> [TASK DETAILS] Could you print each of the records below exactly?

══ MATERIAL FOR THIS TASK ══

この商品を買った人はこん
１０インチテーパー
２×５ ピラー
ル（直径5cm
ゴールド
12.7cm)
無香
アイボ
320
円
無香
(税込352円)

═══

> [TASK ANSWER]
この商品を買った人はこん
１０インチテーパー
２×５ ピラー
ル（直径5cm
ゴールド
12.7cm)
無香
アイボ
320
円
無香
(税込352円)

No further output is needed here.